(Extracted page text data)
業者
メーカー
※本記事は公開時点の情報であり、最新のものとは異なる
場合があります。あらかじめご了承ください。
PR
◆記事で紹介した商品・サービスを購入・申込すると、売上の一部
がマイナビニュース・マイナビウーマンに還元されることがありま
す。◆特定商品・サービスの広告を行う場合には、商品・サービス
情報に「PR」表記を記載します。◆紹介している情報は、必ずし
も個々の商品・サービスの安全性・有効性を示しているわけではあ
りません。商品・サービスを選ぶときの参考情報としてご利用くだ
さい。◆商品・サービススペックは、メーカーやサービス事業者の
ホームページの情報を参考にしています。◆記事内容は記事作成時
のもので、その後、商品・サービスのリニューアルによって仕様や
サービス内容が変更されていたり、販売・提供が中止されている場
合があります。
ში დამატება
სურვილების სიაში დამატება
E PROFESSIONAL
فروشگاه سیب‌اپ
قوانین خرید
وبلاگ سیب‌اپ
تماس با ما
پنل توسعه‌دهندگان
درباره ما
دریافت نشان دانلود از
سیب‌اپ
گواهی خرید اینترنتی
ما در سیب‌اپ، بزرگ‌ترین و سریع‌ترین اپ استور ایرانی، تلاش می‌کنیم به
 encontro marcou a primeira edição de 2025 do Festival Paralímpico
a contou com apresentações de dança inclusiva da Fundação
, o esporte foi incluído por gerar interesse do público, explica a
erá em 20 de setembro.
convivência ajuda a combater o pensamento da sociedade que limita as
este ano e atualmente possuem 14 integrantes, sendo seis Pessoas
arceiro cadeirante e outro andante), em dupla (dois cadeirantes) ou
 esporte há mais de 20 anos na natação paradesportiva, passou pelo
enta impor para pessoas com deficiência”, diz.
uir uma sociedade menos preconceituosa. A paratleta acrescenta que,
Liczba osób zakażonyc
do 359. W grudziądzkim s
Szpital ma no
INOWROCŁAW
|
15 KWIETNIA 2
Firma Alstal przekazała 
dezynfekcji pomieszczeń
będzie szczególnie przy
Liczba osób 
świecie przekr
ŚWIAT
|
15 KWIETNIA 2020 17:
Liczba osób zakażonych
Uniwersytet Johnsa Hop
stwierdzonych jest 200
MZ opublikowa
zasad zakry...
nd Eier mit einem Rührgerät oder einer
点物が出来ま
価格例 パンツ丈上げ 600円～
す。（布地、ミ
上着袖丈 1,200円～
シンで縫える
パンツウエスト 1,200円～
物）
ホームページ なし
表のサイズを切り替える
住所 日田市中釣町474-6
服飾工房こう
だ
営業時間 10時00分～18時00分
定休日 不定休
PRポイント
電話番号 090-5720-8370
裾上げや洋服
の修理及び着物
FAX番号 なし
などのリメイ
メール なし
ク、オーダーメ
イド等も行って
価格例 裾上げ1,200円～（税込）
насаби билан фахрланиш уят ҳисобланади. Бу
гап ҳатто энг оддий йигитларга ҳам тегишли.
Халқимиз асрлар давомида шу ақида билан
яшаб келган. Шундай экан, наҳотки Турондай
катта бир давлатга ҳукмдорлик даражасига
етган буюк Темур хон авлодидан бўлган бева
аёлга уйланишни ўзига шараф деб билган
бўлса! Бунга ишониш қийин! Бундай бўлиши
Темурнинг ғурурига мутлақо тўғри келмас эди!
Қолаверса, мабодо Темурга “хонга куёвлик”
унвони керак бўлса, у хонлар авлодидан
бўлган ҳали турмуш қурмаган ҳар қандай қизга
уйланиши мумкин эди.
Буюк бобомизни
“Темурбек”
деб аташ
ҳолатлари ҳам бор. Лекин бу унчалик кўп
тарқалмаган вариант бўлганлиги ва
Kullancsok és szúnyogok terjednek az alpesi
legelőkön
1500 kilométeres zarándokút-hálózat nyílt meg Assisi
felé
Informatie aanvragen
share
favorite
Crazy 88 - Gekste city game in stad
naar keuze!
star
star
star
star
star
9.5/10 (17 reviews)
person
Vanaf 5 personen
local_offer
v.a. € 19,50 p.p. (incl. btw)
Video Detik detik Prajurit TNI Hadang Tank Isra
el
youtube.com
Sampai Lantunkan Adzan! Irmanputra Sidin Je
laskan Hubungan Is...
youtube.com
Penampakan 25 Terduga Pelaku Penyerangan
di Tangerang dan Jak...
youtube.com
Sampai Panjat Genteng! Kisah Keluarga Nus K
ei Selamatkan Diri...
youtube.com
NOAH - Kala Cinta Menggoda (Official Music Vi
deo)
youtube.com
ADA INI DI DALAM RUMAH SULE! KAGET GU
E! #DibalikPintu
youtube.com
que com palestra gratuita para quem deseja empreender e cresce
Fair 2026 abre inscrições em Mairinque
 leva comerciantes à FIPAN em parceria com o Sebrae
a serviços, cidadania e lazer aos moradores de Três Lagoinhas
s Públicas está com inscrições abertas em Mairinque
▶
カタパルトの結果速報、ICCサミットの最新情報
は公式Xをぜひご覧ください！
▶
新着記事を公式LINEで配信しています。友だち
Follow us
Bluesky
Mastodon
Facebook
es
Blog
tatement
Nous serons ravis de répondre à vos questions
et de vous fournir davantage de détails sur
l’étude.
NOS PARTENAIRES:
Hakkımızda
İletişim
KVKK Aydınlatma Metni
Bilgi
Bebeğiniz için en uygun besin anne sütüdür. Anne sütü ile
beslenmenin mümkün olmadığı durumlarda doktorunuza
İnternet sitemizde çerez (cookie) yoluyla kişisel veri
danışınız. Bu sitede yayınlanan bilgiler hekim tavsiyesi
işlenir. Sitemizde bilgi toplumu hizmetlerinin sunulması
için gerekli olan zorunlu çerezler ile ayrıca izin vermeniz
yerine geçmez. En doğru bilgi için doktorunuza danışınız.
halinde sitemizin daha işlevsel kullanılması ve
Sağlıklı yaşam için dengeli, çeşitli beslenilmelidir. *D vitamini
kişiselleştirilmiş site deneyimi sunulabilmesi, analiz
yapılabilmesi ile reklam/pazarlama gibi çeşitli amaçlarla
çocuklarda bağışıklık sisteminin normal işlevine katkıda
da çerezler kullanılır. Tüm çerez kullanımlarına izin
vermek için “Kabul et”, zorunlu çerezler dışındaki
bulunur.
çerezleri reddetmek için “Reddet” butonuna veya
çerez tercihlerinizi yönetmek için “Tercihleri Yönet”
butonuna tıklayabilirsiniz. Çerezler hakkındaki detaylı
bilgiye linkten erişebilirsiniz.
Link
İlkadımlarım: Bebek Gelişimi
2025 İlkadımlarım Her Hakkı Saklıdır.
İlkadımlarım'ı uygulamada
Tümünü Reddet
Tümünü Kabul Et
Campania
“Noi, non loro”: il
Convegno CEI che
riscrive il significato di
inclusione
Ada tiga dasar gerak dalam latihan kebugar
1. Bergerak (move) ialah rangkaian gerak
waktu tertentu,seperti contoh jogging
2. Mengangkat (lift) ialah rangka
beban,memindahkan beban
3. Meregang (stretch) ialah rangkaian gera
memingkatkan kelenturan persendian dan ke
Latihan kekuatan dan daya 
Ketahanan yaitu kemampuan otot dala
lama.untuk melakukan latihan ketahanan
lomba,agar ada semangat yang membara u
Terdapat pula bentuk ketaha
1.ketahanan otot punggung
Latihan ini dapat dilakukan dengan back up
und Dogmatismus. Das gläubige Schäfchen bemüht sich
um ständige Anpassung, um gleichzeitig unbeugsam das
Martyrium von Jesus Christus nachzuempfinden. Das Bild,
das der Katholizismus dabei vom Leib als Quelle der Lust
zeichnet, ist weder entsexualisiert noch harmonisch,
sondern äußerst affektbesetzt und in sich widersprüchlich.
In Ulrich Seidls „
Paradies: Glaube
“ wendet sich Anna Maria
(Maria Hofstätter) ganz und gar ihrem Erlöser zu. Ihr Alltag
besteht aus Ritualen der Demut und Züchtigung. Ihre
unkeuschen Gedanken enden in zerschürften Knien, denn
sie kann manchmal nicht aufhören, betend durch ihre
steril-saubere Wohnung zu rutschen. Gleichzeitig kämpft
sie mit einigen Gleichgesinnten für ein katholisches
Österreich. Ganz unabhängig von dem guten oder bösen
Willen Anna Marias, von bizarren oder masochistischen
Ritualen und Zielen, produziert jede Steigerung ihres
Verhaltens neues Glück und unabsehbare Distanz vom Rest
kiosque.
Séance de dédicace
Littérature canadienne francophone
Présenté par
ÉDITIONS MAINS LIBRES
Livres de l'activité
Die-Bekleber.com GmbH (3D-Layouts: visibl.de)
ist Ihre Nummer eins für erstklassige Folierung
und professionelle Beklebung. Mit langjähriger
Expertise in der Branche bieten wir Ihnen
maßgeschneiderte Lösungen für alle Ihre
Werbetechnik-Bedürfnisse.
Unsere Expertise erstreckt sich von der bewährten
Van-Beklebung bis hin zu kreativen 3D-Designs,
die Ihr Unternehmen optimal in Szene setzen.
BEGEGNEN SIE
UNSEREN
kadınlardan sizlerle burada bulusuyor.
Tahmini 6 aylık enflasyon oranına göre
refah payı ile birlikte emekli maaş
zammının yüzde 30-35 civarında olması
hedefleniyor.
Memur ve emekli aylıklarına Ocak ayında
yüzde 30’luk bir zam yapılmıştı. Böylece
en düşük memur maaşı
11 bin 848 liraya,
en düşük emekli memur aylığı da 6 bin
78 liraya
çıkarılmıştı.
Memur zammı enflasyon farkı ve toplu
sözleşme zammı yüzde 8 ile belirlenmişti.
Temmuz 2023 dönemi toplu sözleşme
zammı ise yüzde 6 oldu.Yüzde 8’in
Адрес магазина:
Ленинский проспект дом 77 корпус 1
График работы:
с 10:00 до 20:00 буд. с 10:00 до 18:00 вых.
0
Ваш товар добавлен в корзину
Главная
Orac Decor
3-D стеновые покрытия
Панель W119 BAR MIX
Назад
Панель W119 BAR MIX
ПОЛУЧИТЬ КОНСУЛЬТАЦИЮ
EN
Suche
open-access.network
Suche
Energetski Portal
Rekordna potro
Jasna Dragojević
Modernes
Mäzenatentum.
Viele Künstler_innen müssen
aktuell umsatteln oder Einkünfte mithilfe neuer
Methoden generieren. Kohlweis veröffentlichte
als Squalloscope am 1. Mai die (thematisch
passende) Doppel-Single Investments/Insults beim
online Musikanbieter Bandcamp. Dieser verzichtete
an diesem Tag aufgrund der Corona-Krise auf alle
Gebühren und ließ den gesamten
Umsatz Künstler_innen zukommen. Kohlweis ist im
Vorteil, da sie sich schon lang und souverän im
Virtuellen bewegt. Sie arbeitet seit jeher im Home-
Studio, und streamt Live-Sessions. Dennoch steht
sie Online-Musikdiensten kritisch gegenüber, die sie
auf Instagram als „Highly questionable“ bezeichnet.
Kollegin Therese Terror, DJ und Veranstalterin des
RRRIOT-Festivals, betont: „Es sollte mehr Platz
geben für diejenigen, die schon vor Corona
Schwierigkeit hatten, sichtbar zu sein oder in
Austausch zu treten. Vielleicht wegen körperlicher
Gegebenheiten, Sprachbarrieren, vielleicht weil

**WORK REQUIRED**
Check each line of the records for the string "Anna" and copy those that have it.

**WRITTEN SOLUTION**
“ wendet sich Anna Maria
Willen Anna Marias, von bizarren oder masochistischen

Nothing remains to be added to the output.